SOURCE TEXT ▸
━━━━━━━━━━

So for the last two years, every time I came across a website and thought "This looks super nice!", I'd note it down it in a list. That list has become pretty long at this point, so I'll only mention the ones that I feel were the most influential: Adam Blank, Notes on Data Structures and Programming Techniques, Nota, Daemonic Dispatches, Urban Terror, Gwern.net, Satvik Saha, Tony Zorman.
Most of the people I've shown my website to so far, besides a few, don't seem to like the design as much as I do. But I'm biased. In any case, I like it, so I'm going to keep it as it is for now.
Reinventing the static site generator wheel for kicks
Since I was already doing the design from scratch, I figured I might as well do the static site generator from scratch too. I didn't want to fight my setup in case whichever one I picked would not do things exactly how I wanted. And how hard could a static site generator really be? Yeah, I keep falling for that one.
That said, I'm mostly done with the scripts I'm using to generate this site. It has most run-of-the-mill features you'd expect from a static site generator, even some extras like a font subsetting script.
I'm using Jinja2 as the templating engine and Mistletoe as the Markdown parser combined with python-frontmatter to parse, well, frontmatter. There were faster alternatives to Mistletoe, but the article about standards compliance in their documentation won me over.
There's also a live mode where only the requested pages are built on the fly. I started with Flask for this but transitioned to Quart later for the native websocket support, which is required to auto-reload the page when watchfiles or Quart's built-in reloader detects a change in the source files.

━━━━━━━━━━

TO BE DONE ▸
1. Answer these from the post about building a personal website:
(a) Which templating engine does the author use?
(b) Which framework replaced Flask for the live mode?
(c) What extra feature beyond the usual ones is named for the site generator?
2. List every website the post about building a personal website names as one of the most influential on its design.
3. Resume the post about building a personal website, picking up after its last sentence.

DATASET EXTRACT ▸
━━━━━━━━━━

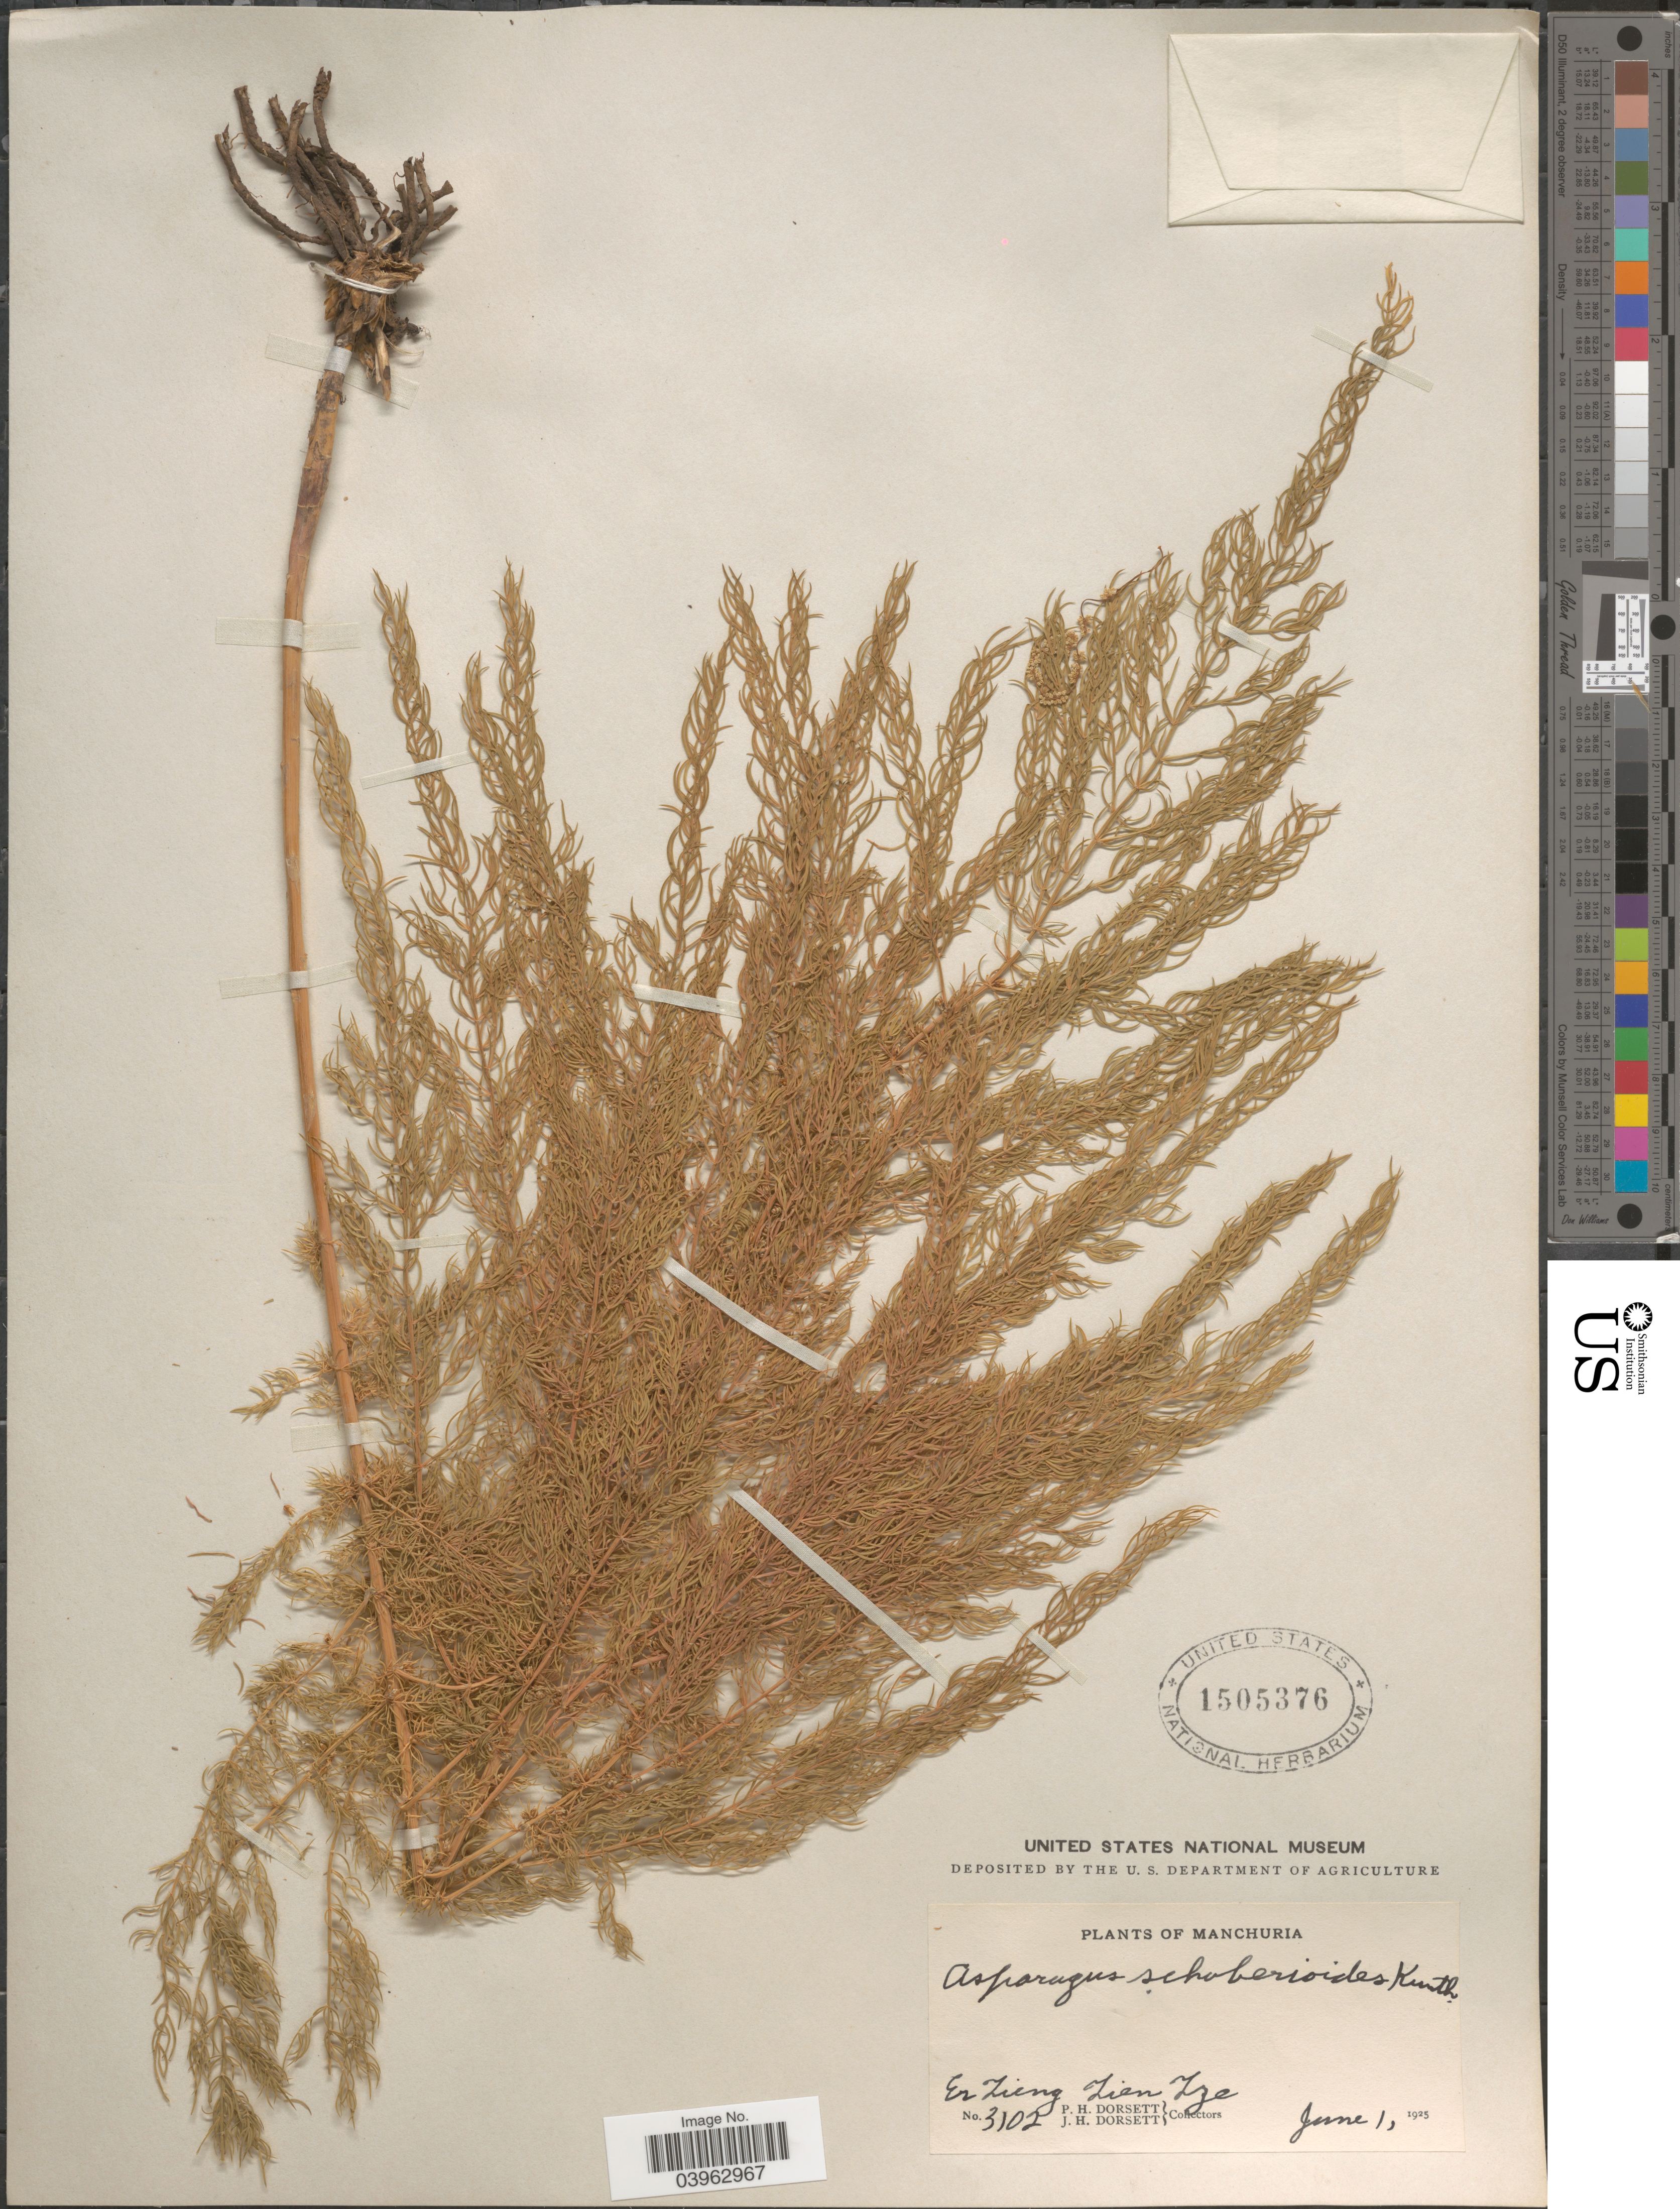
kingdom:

━━━━━━━━━━

FINAL ANSWERS ▸
1.
(a) Jinja2
(b) Quart
(c) A font subsetting script

2.
Adam Blank
Notes on Data Structures and Programming Techniques
Nota
Daemonic Dispatches
Urban Terror
Gwern.net
Satvik Saha
Tony Zorman

3.
Markdown++
I've also added some additional syntax in my markdown posts.
Custom blocks
The following syntax can be used to add blocks of markdown with custom rendering:
::: block_type | arg_1 | arg_2 | arg_n
contents
:::
Substituting aside
in place of block_type
, asides can be rendered as visible on the right, or below this paragraph
if you're viewing on a smaller screen size.
The layout for asides is a bit wrong for now. It does not work for asides that are too close to one another, in which case they'll overlap. Also, an aside that is too close to the bottom of the page might overflow to the footer. For now, I'll just rely on myself as the author of the post to not reach those edge cases, because the fix I have in mind right now will require javascript. Something I'm trying to avoid for layout at least.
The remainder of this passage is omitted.